(Supplied material)

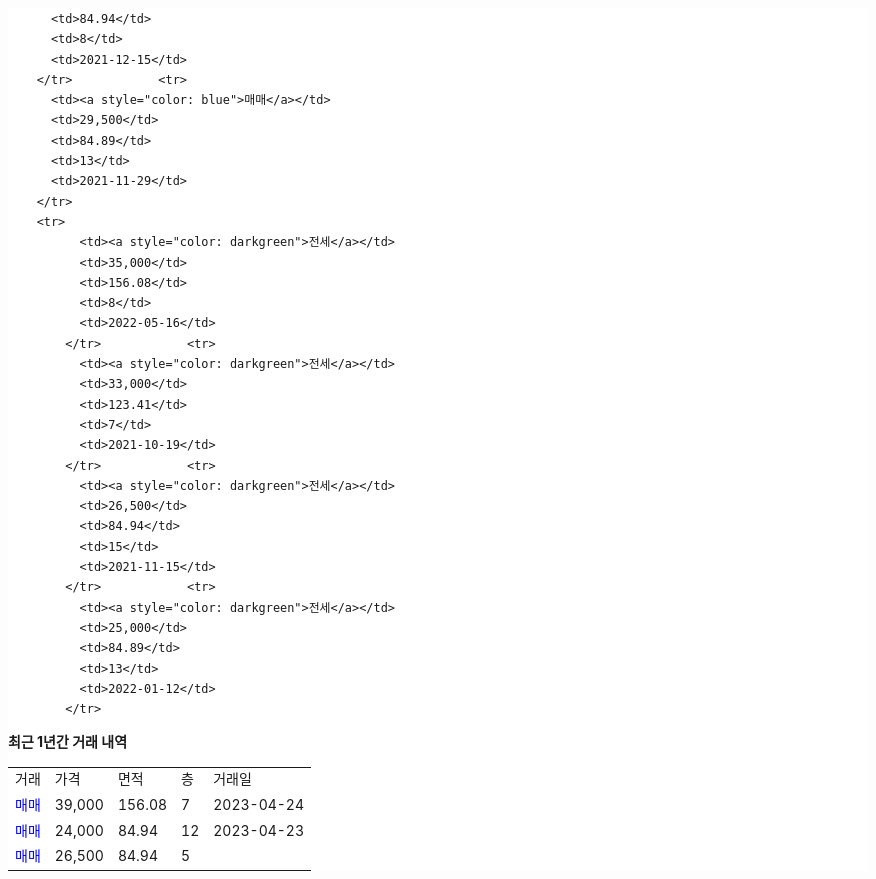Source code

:           <td>84.94</td>
          <td>8</td>
          <td>2021-12-15</td>
        </tr>            <tr>
          <td><a style="color: blue">매매</a></td>
          <td>29,500</td>
          <td>84.89</td>
          <td>13</td>
          <td>2021-11-29</td>
        </tr>        
        <tr>
              <td><a style="color: darkgreen">전세</a></td>
              <td>35,000</td>
              <td>156.08</td>
              <td>8</td>
              <td>2022-05-16</td>
            </tr>            <tr>
              <td><a style="color: darkgreen">전세</a></td>
              <td>33,000</td>
              <td>123.41</td>
              <td>7</td>
              <td>2021-10-19</td>
            </tr>            <tr>
              <td><a style="color: darkgreen">전세</a></td>
              <td>26,500</td>
              <td>84.94</td>
              <td>15</td>
              <td>2021-11-15</td>
            </tr>            <tr>
              <td><a style="color: darkgreen">전세</a></td>
              <td>25,000</td>
              <td>84.89</td>
              <td>13</td>
              <td>2022-01-12</td>
            </tr>        
    
</table>

<b>최근 1년간 거래 내역</b>

<table class="sortable">
    <tr>
      <td>거래</td>
      <td>가격</td>
      <td>면적</td>
      <td>층</td>
      <td>거래일</td>
    </tr>
    <tr>
      <td><a style="color: blue">매매</a></td>
      <td>39,000</td>
      <td>156.08</td>
      <td>7</td>
      <td>2023-04-24</td>
    </tr>          <tr>
      <td><a style="color: blue">매매</a></td>
      <td>24,000</td>
      <td>84.94</td>
      <td>12</td>
      <td>2023-04-23</td>
    </tr>          <tr>
      <td><a style="color: blue">매매</a></td>
      <td>26,500</td>
      <td>84.94</td>
      <td>5</td>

(End Supplied material)

- **What is expected**
Going from the line that has "<td>거래일</td>" through the last line of the entries, retype each line exactly as given and add nothing.

- **Written reply**
      <td>거래일</td>
    </tr>
    <tr>
      <td><a style="color: blue">매매</a></td>
      <td>39,000</td>
      <td>156.08</td>
      <td>7</td>
      <td>2023-04-24</td>
    </tr>          <tr>
      <td><a style="color: blue">매매</a></td>
      <td>24,000</td>
      <td>84.94</td>
      <td>12</td>
      <td>2023-04-23</td>
    </tr>          <tr>
      <td><a style="color: blue">매매</a></td>
      <td>26,500</td>
      <td>84.94</td>
      <td>5</td>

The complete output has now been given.